• **SUPPLIED DATA**:
##############################
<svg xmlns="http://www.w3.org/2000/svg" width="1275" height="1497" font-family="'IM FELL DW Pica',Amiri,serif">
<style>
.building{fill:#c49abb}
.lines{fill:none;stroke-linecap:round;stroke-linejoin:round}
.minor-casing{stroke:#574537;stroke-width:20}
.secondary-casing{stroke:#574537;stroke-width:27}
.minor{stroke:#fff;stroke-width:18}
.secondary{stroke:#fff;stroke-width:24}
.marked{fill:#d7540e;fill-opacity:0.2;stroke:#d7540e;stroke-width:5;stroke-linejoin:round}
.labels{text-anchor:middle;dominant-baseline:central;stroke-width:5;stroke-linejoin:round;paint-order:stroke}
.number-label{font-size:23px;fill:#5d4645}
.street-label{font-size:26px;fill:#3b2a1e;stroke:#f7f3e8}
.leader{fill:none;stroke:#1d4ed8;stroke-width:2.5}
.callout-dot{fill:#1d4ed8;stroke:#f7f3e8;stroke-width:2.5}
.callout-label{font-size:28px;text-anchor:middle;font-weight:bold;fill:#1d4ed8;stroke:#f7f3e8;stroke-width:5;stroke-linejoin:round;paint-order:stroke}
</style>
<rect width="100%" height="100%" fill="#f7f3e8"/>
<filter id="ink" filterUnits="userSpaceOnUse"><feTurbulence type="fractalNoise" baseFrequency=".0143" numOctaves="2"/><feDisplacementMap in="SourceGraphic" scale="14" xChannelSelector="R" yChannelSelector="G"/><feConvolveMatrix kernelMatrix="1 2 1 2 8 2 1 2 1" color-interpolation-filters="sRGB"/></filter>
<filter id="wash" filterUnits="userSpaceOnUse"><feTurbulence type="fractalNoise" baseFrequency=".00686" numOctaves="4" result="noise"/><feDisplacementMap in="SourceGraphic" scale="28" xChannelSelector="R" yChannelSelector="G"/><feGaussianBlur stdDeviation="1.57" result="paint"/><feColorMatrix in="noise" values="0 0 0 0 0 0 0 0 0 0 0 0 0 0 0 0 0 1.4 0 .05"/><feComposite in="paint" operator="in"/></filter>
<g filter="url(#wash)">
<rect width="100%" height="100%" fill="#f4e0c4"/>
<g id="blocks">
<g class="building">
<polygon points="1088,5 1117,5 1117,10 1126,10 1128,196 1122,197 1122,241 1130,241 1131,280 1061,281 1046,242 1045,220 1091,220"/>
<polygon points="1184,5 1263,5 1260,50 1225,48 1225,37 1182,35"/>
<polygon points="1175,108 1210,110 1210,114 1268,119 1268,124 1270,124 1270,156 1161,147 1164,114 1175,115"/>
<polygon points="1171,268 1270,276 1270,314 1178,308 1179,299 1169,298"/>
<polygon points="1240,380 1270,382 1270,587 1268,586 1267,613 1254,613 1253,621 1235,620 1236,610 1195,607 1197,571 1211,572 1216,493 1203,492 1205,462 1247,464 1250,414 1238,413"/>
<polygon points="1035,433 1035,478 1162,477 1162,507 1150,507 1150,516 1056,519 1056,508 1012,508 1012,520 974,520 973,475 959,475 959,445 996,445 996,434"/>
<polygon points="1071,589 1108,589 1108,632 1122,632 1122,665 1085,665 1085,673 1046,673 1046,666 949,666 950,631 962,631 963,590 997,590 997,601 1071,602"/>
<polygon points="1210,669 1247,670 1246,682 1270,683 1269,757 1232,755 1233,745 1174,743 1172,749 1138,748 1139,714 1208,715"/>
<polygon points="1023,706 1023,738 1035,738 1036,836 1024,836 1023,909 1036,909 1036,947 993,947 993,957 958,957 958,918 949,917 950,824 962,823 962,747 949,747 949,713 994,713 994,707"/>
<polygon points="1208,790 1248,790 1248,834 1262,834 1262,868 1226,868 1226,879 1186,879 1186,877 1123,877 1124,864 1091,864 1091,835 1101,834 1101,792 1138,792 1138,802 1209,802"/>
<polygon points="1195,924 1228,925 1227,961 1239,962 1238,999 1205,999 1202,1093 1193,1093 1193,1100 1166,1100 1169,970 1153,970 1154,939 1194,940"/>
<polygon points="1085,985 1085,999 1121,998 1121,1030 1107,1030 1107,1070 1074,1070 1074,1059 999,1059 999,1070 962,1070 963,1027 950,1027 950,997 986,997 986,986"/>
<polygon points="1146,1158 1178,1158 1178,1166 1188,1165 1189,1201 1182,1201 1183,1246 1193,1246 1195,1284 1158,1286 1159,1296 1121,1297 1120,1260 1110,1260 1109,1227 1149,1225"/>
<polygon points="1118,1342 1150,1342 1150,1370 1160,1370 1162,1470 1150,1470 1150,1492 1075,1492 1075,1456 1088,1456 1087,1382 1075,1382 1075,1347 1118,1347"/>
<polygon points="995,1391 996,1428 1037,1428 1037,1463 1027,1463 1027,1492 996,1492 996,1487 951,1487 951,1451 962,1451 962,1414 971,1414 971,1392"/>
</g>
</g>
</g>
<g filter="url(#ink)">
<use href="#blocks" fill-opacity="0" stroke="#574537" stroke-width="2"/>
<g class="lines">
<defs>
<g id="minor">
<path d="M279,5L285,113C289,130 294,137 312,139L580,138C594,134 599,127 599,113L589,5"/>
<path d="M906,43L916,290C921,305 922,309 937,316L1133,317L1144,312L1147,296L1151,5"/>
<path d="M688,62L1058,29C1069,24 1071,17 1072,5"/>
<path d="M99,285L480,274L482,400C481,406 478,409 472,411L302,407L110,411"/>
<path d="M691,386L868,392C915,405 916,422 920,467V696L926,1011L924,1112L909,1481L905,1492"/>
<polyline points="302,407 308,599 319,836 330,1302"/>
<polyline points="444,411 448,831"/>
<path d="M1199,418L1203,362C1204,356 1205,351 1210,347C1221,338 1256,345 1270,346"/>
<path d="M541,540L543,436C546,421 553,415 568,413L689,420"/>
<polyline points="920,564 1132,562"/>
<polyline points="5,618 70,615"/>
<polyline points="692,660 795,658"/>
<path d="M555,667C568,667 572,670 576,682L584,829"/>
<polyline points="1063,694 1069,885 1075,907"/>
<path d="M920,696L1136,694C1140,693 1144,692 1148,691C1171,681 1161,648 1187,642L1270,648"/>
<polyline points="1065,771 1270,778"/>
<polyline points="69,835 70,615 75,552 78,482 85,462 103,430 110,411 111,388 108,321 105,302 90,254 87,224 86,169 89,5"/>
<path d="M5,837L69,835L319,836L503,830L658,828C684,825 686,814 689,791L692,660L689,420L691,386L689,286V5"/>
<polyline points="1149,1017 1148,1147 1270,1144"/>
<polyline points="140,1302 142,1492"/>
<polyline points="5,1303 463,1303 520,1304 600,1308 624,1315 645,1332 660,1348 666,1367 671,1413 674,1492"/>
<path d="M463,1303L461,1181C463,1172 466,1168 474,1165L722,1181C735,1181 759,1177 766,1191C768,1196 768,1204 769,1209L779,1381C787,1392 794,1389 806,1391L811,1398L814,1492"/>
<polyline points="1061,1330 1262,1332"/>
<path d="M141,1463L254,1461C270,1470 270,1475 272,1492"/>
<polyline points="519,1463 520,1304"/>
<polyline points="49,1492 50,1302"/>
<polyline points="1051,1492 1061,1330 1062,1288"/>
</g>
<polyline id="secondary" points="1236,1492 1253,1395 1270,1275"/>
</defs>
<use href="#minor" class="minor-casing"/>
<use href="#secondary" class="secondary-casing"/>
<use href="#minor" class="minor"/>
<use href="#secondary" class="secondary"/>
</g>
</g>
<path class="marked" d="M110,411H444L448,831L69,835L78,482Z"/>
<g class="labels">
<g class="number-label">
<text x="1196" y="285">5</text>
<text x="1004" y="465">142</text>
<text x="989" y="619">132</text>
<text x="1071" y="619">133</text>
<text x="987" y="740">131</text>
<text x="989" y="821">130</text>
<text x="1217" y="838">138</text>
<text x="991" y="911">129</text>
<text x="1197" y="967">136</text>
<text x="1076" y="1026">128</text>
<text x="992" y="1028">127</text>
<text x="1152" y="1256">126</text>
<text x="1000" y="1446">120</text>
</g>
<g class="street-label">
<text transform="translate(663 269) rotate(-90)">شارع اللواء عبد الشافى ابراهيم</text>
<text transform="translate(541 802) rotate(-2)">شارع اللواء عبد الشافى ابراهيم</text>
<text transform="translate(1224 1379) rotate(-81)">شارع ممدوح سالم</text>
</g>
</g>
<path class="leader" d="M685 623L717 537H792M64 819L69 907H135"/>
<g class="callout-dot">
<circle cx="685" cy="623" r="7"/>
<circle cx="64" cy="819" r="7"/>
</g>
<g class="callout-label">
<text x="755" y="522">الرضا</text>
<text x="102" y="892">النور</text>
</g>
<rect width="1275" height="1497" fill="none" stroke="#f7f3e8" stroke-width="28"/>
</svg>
##############################
• **TASK TO COMPLETE**:
Scan the lines above for the word "casing", then copy each line that has it.

• **FINAL ANSWER**:
.minor-casing{stroke:#574537;stroke-width:20}
.secondary-casing{stroke:#574537;stroke-width:27}
<use href="#minor" class="minor-casing"/>
<use href="#secondary" class="secondary-casing"/>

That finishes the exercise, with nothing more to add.